Légende photo : Camp de réfugiés palestiniens au pied du Mont Gazirim © MS/ProtestInfo



Au point de rendez-vous, je retrouve Hijazi, le guide de la journée et les quelques vingt-cinq touristes américains. Très vite, je réalise que je suis tombée sur un groupe de fervents chrétiens qui ne semblent pas connaître grand chose de la réalité palestinienne. Leur guide israélien n’étant pas autorisé - par les autorités israéliennes - à entrer dans les territoires occupés, le groupe s’accommode donc d’un guide palestinien, avec la demande exprès pourtant qu’il ne parle pas de politique. Au premier arrêt café, certains d’entre eux sortent des cartes de la région et se demandent où se trouve, dans le fond, la Cisjordanie et quelle portion du territoire elle recouvre. Je m’inquiète : où donc faudra-t-il commencer ?

Nous arrivons à notre destination, le mont Garizim au-dessus de Naplouse, un lieu biblique important puisque c’est là, selon la tradition, que Josué serait solennellement entré en terre promise avec le peuple d’Israël. Selon Deutéronome 27, Moïse prescrit un rituel très précis pour marquer cette entrée en terre promise.

C’est une chose de lire la bible chez soi, dans sa communauté locale bien loin des réalités géopolitiques de ce pays. C’en est une autre de la lire alors qu’on a les pieds bien posés dans son paysage.

L’un des éléments de ce rituel est un rappel des commandements à observer sous la forme d’une série de bénédictions et de malédictions: la moitié du peuple doit se tenir sur le mont Garizim pour y prononcer les bénédictions, l’autre moitié en face, sur le mont Ébal, pour y prononcer les malédictions. Notre petit groupe se propose de revivre ce moment biblique, au moins en partie, et de lire le texte de Deutéronome 27 rassemblé sur le mont Garizim.

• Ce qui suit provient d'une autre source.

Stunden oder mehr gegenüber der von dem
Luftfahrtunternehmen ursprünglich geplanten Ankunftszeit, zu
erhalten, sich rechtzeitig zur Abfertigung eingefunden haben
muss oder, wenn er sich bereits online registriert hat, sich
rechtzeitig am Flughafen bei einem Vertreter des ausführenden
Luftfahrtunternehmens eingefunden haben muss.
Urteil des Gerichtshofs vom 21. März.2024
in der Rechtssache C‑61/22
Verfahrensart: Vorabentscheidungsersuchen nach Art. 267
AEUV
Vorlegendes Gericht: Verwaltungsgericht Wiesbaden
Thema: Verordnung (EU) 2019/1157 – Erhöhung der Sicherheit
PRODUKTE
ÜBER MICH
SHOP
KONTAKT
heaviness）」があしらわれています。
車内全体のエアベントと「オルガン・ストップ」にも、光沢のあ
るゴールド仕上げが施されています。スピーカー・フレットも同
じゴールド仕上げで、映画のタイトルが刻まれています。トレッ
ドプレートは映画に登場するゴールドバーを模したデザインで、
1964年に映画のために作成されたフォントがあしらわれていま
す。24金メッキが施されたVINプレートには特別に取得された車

Je regarde autour de nous. Notre guide nous a signalé, sans faire de politique, la colonie israélienne d’Har Bracha qui se situe juste derrière le site historique du mont Garizim. Fondée au début des années 1980 par des colons juifs, la colonie compte actuellement environ 1600 personnes et occupe 0.6 km2. Juste en-dessous de nous, au pied du mont Garizim, se trouve le camp de réfugiés palestiniens de Balata. Créé en 1950 par l’ONU, ce camp a accueilli alors les palestiniens de Jaffa qui y avaient perdu leur maison. Aujourd’hui, avec pas loin de 30 000 habitants sur 0.25 km2, Balata est le camp le plus grand de Cisjordanie et le plus surpeuplé.

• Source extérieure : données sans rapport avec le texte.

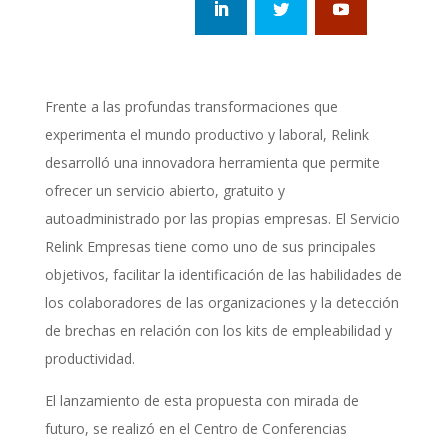
Frente a las profundas transformaciones que
experimenta el mundo productivo y laboral, Relink
desarrolló una innovadora herramienta que permite
ofrecer un servicio abierto, gratuito y
autoadministrado por las propias empresas. El Servicio
Relink Empresas tiene como uno de sus principales
objetivos, facilitar la identificación de las habilidades de
los colaboradores de las organizaciones y la detección
de brechas en relación con los kits de empleabilidad y
productividad.
El lanzamiento de esta propuesta con mirada de
futuro, se realizó en el Centro de Conferencias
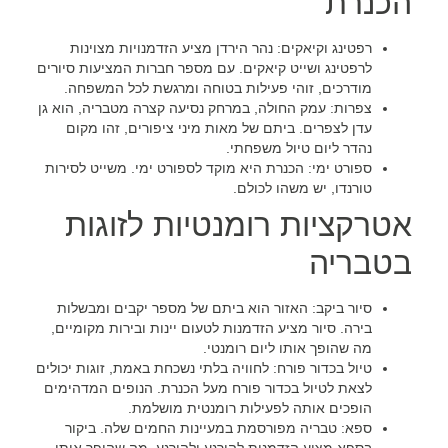
הכנרת
רפטינג וקיאקים:
נהר הירדן מציע הזדמנויות מצוינות
לרפטינג ושייט קיאקים. עם מספר חברות המציעות סיורים
מודרכים, זוהי פעילות בטוחה ומרגשת לכל המשפחה.
צפרות:
עמק החולה, במרחק נסיעה קצרה מטבריה, הוא גן
עדן לצפרים. ביתם של מאות מיני ציפורים, זהו מקום
נהדר ליום טיול משפחתי.
ספורט ימי:
הכנרת היא מוקד לספורט ימי. מ
שייט
ל
סירות
טורנדו
, יש משהו לכולם.
אטרקציות רומנטיות לזוגות
בטבריה
סיור ביקב:
האזור הוא ביתם של מספר יקבים ומבשלות
בירה. סיור מציע הזדמנות לטעום יינות ובירות מקומיים,
מה שהופך אותו ליום רומנטי.
טיול בכדור פורח:
לחוויה בלתי נשכחת באמת, זוגות יכולים
לצאת לטיול בכדור פורח מעל הכנרת. הנופים המדהימים
הופכים אותה לפעילות רומנטית מושלמת.
ספא:
טבריה מפורסמת במעיינות החמים שלה. ביקור
בספא מציע הזדמנות להירגע ולהירגע, מה שהופך אותו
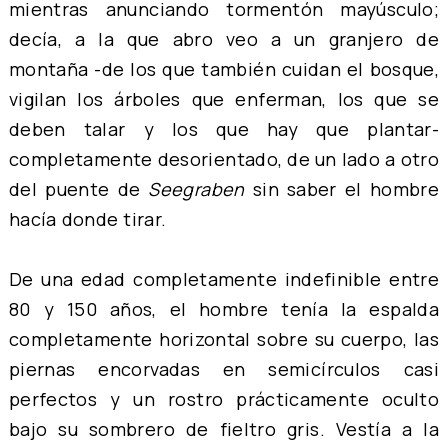
mientras anunciando tormentón mayúsculo;
decía, a la que abro veo a un granjero de
montaña -de los que también cuidan el bosque,
vigilan los árboles que enferman, los que se
deben talar y los que hay que plantar-
completamente desorientado, de un lado a otro
del puente de
Seegraben
sin saber el hombre
hacía donde tirar.
De una edad completamente indefinible entre
80 y 150 años, el hombre tenía la espalda
completamente horizontal sobre su cuerpo, las
piernas encorvadas en semicírculos casi
perfectos y un rostro prácticamente oculto
bajo su sombrero de fieltro gris. Vestía a la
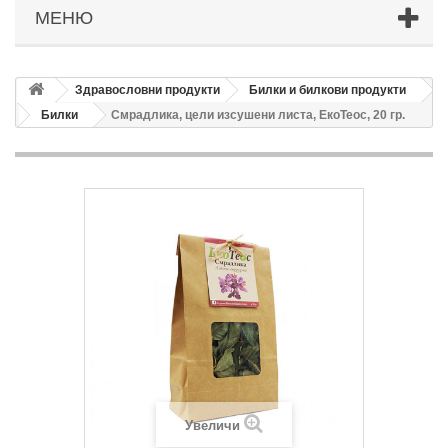
МЕНЮ
Здравословни продукти
Билки и билкови продукти
Билки
Смрадлика, цели изсушени листа, ЕкоТеос, 20 гр.
Увеличи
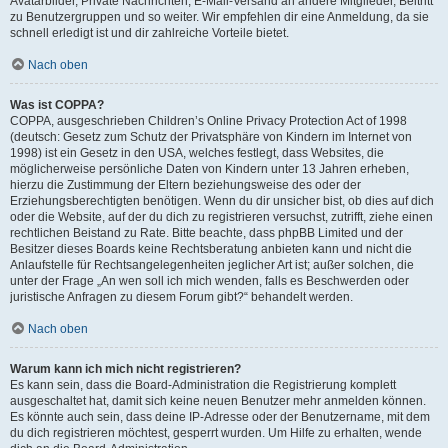
Avatarbilder, Private Nachrichten, E-Mail-Versand an andere Mitglieder, Beitritt
zu Benutzergruppen und so weiter. Wir empfehlen dir eine Anmeldung, da sie
schnell erledigt ist und dir zahlreiche Vorteile bietet.
Nach oben
Was ist COPPA?
COPPA, ausgeschrieben Children’s Online Privacy Protection Act of 1998
(deutsch: Gesetz zum Schutz der Privatsphäre von Kindern im Internet von
1998) ist ein Gesetz in den USA, welches festlegt, dass Websites, die
möglicherweise persönliche Daten von Kindern unter 13 Jahren erheben,
hierzu die Zustimmung der Eltern beziehungsweise des oder der
Erziehungsberechtigten benötigen. Wenn du dir unsicher bist, ob dies auf dich
oder die Website, auf der du dich zu registrieren versuchst, zutrifft, ziehe einen
rechtlichen Beistand zu Rate. Bitte beachte, dass phpBB Limited und der
Besitzer dieses Boards keine Rechtsberatung anbieten kann und nicht die
Anlaufstelle für Rechtsangelegenheiten jeglicher Art ist; außer solchen, die
unter der Frage „An wen soll ich mich wenden, falls es Beschwerden oder
juristische Anfragen zu diesem Forum gibt?“ behandelt werden.
Nach oben
Warum kann ich mich nicht registrieren?
Es kann sein, dass die Board-Administration die Registrierung komplett
ausgeschaltet hat, damit sich keine neuen Benutzer mehr anmelden können.
Es könnte auch sein, dass deine IP-Adresse oder der Benutzername, mit dem
du dich registrieren möchtest, gesperrt wurden. Um Hilfe zu erhalten, wende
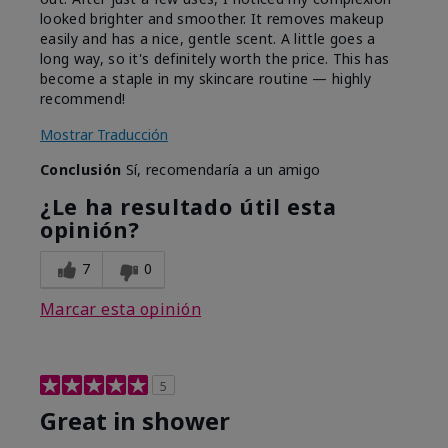
looked brighter and smoother. It removes makeup
easily and has a nice, gentle scent. A little goes a
long way, so it's definitely worth the price. This has
become a staple in my skincare routine — highly
recommend!
Mostrar Traducción
Conclusión
Sí, recomendaría a un amigo
¿Le ha resultado útil esta
opinión?
7
0
Marcar esta opinión
5
Great in shower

Concentré sur la signification biblique du lieu, notre chef de groupe lit à haute voix les malédictions de Deutéronome 27, 14ss. J’écoute attentivement : quels sont donc ces interdits que Dieu ne pourra tolérer en cette terre ? Où faut-il commencer ? Vient alors la troisième malédiction : « Maudit soit celui qui déplace les bornes de son prochain! Et tout le peuple dira: Amen! » Nous sommes peu, je crois, à percevoir l’ironie de lire ce passage-ci entre une colonie israélienne et un camp de réfugiés palestinien, tous deux témoins directs de nombreuses bornes déplacées.

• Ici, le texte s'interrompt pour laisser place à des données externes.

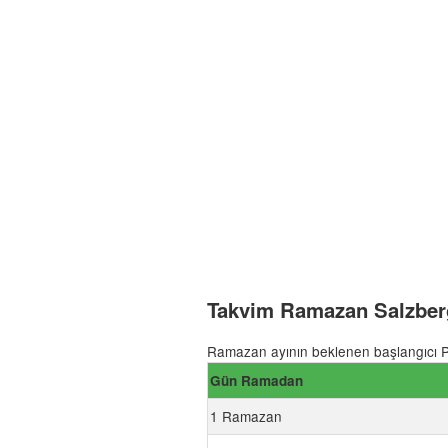
Takvim Ramazan Salzberg
Ramazan ayının beklenen başlangıcı P
Gün Ramadan
1 Ramazan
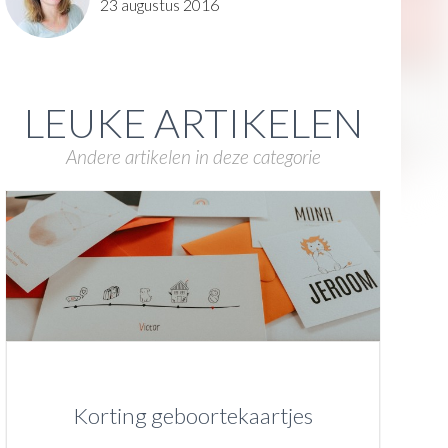
23 augustus 2016
LEUKE ARTIKELEN
Andere artikelen in deze categorie
Korting geboortekaartjes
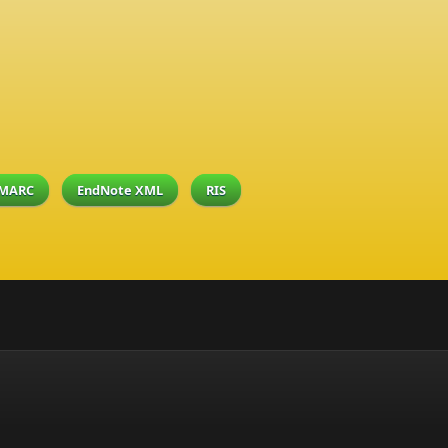
MARC
EndNote XML
RIS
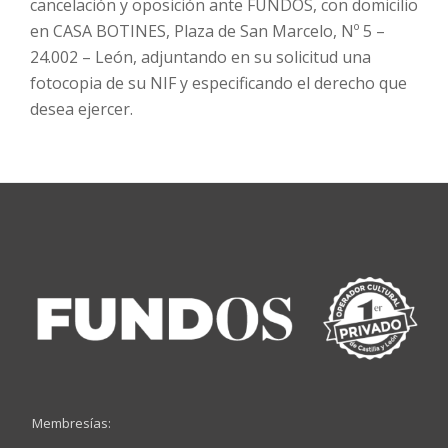
cancelación y oposición ante FUNDOS, con domicilio
en CASA BOTINES, Plaza de San Marcelo, Nº 5 –
24.002 – León, adjuntando en su solicitud una
fotocopia de su NIF y especificando el derecho que
desea ejercer.
Membresías:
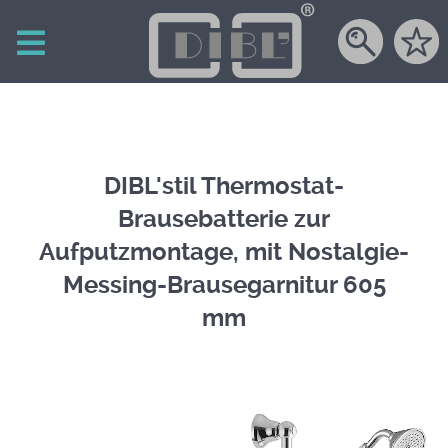
DIBL'stil Thermostat-
Brausebatterie zur
Aufputzmontage, mit Nostalgie-
Messing-Brausegarnitur 605
mm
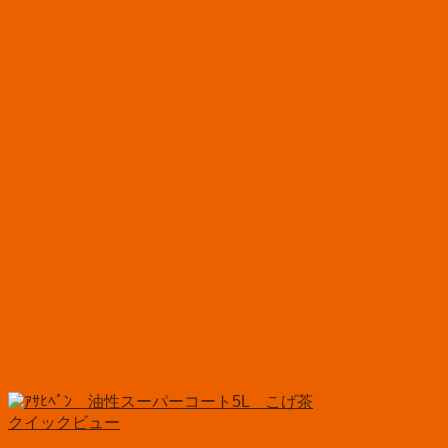
クイックビュー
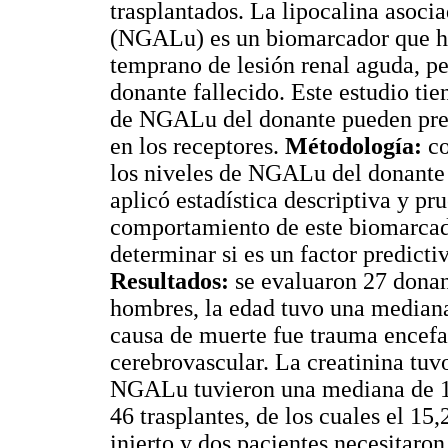
trasplantados. La lipocalina asocia
(NGALu) es un biomarcador que ha 
temprano de lesión renal aguda, pe
donante fallecido. Este estudio tie
de NGALu del donante pueden prede
en los receptores.
Métodología:
co
los niveles de NGALu del donante 
aplicó estadística descriptiva y pr
comportamiento de este biomarcado
determinar si es un factor predicti
Resultados:
se evaluaron 27 donant
hombres, la edad tuvo una mediana 
causa de muerte fue trauma encefa
cerebrovascular. La creatinina tuv
NGALu tuvieron una mediana de 11,
46 trasplantes, de los cuales el 15
injerto y dos pacientes necesitaro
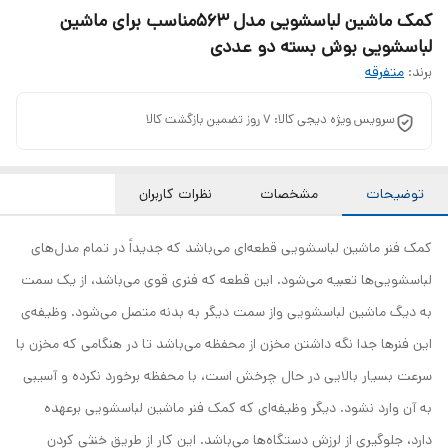
کمک ماشین لباسشویی مدل 563مناسب برای ماشین
لباسشویی بوش بسته دو عددی
برند:
متفرقه
سرویس ویژه دیجی کالا: 7 روز تضمین بازگشت کالا
توضیحات
مشخصات
نظرات کاربران
کمک فنر ماشین لباسشویی قطعه‌ای می‌باشد که جدیداً در تمام مدل‌های
لباسشویی‌ها تعبیه می‌شود. این قطعه که فنری قوی می‌باشد، از یک سمت
به دیگ ماشین لباسشویی و‌از سمت دیگر به بدنه متصل می‌شود. وظیفه‌ی
این فنرها جدا نگه داشتن مخزن از محفظه می‌باشد تا در هنگامی که مخزن با
سرعت بسیار بالایی در حال چرخش است، با محفظه برخورد نکرده و آسیبی
به آن وارد نشود. دیگر وظیفه‌ای که کمک فنر ماشین لباسشویی برعهده
دارد، جلوگیری از لرزش دستگاه‌ها می‌باشد. این کار از طریق خنثی کردن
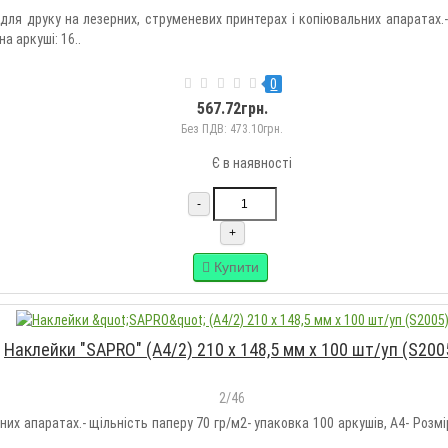
для друку на лезерних, струменевих принтерах і копіювальних апаратах.-
а аркуші: 16..
0
567.72грн.
Без ПДВ: 473.10грн.
Є в наявності
-
+
Купити
Наклейки "SAPRO" (А4/2) 210 х 148,5 мм х 100 шт/уп (S200
2/46
х апаратах.- щільність паперу 70 гр/м2- упаковка 100 аркушів, А4- Розмір 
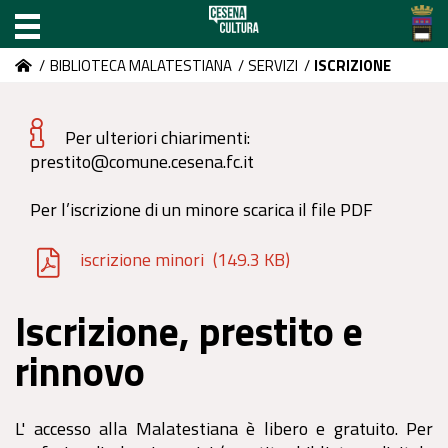
/
BIBLIOTECA MALATESTIANA
/
SERVIZI
/
ISCRIZIONE
Per ulteriori chiarimenti:
prestito@comune.cesena.fc.it
Per l’iscrizione di un minore scarica il file PDF
iscrizione minori
(149.3 KB)
Iscrizione, prestito e
rinnovo
L' accesso alla Malatestiana è libero e gratuito. Per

Visite, explications, lecture : l’ensemble de cette scène dure peut-être vingt minutes. Et dans ce bref laps de temps se condensent des couches et des couches d’histoire, d’identité, de foi, de symboles… Il est difficile d’en faire le tour. Une pensée me traverse : c’est une chose de lire la bible chez soi, dans sa communauté locale bien loin des réalités géopolitiques de ce pays. C’en est une autre de la lire alors qu’on a les pieds bien posés dans son paysage.

Tout à coup, le récit s’enracine, une banalité peut-être, mais cela veut aussi dire qu’il devient territoire, avec tous les conflits que cela implique. Depuis que je suis en Palestine, j’entends quelques personnes me dire : « ce n’est pas un conflit religieux, c’est un conflit territorial ». Et je me dis : oui, mais le territoire est aussi religieux ! Car quiconque déclare ce territoire une terre sainte lui donne, par définition, une dimension religieuse.